Kyriakou Andreas, Dessens Arianne, Bryce Jillian, Iotova Violeta, Juul Anders, Krawczynski Maciej, Nordenskjöld Agneta, Rozas Marta, Sanders Caroline, Hiort Olaf, Ahmed S Faisal
Developmental Endocrinology Research Group, School of Medicine, University of Glasgow, Zone 1, Office Block, RHC & QEUH Campus, 1345 Govan Road, Glasgow, G51 4TF, UK.
Department of Child and Adolescent Psychiatry, Erasmus MC-Sophia Children's Hospital, Rotterdam, The Netherlands.
Orphanet J Rare Dis. 2016 Nov 21;11(1):155. doi: 10.1186/s13023-016-0534-8.
To explore the current models of practice in centres delivering specialist care for children with disorders of sex development (DSD), an international survey of 124 clinicians, identified through DSDnet and the I-DSD Registry, was performed in the last quarter of 2014.

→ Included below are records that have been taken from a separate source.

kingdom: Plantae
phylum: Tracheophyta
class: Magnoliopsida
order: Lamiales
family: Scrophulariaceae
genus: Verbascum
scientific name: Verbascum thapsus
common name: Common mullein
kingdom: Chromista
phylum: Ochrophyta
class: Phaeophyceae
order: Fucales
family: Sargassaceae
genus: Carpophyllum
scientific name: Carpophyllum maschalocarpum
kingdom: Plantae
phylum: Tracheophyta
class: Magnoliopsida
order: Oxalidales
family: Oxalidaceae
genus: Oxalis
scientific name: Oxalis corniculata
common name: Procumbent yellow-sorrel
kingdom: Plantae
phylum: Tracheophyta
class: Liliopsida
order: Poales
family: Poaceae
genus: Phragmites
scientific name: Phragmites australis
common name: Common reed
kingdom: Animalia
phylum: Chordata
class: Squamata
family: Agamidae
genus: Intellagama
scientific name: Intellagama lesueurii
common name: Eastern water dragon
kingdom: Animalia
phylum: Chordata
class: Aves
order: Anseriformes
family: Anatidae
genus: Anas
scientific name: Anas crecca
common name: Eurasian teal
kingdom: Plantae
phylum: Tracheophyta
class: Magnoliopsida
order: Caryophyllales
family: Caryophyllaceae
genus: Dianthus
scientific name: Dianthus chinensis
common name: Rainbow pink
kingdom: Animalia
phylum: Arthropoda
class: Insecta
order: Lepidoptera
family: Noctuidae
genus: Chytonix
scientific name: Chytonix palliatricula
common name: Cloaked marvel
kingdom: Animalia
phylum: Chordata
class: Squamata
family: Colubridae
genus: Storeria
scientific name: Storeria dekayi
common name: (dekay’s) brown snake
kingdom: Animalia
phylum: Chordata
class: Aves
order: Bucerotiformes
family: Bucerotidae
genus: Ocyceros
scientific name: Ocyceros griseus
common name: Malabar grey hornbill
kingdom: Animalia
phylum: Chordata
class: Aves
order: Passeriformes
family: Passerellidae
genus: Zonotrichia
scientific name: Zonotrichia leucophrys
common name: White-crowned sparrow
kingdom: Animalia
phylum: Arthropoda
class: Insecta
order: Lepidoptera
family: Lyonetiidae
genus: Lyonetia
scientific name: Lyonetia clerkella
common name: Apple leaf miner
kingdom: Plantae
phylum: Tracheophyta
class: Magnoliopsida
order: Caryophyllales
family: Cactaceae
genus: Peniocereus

A total of 78 (63 %) clinicians, in 75 centres, from 38 countries responded to the survey. A formal national network for managing DSD was reported to exist in 12 (32 %) countries. The paediatric specialists routinely involved in the initial evaluation of a newborn included: endocrinologist (99 %), surgeon/urologist (95 %), radiologist (93 %), neonatologist (91 %), clinical geneticist (81 %) and clinical psychologist (69 %). A team consisting of paediatric specialists in endocrinology, surgery/urology, clinical psychology, and nursing was only possible in 31 (41 %) centres. Of the 75 centres, 26 (35 %) kept only a local DSD registry and 40 (53 %) shared their data in a multicentre DSD registry. Attendance in local, national and international DSD-related educational programs was reported by 69, 78 and 84 % clinicians, respectively. Participation in audits/quality improvement exercises in DSD care was reported by 14 (19 %) centres. In addition to complex biochemistry and molecular genetic investigations, 40 clinicians (51 %) also had access to next generation sequencing. A genetic test was reported to be more preferable than biochemical tests for diagnosing 5-alpha reductase deficiency and 17-beta hydroxysteroid dehydrogenase 3 deficiency by 50 and 55 % clinicians, respectively.
DSD centres report a high level of interaction at an international level, have access to specialist staff and are increasingly relying on molecular genetics for routine diagnostics. The quality of care provided by these centres locally requires further exploration.
为探究为性发育障碍(DSD)患儿提供专科护理的中心当前的实践模式,2014年最后一个季度对通过DSDnet和国际DSD注册机构确定的124名临床医生进行了一项国际调查。
来自38个国家75个中心的78名(63%)临床医生回复了调查。据报告,12个(32%)国家存在管理DSD的正式国家网络。常规参与新生儿初始评估的儿科专科医生包括:内分泌学家(99%)、外科医生/泌尿科医生(95%)、放射科医生(93%)、新生儿科医生(91%)、临床遗传学家(81%)和临床心理学家(69%)。只有31个(41%)中心能够组建由内分泌学、外科/泌尿科、临床心理学和护理方面的儿科专科医生组成的团队。在75个中心中,26个(35%)仅保留本地DSD注册信息,40个(53%)在多中心DSD注册机构中共享数据。分别有69%、78%和84%的临床医生报告参加了本地、国家和国际DSD相关教育项目。14个(19%)中心报告参与了DSD护理的审核/质量改进活动。除了复杂的生物化学和分子遗传学研究外,40名临床医生(51%)还可进行下一代测序。分别有50%和55%的临床医生报告,对于诊断5α还原酶缺乏症和17β羟类固醇脱氢酶3缺乏症,基因检测比生化检测更可取。
DSD中心报告称在国际层面有高度互动,能够获得专科医护人员,并且越来越依赖分子遗传学进行常规诊断。这些中心在本地提供的护理质量需要进一步探究。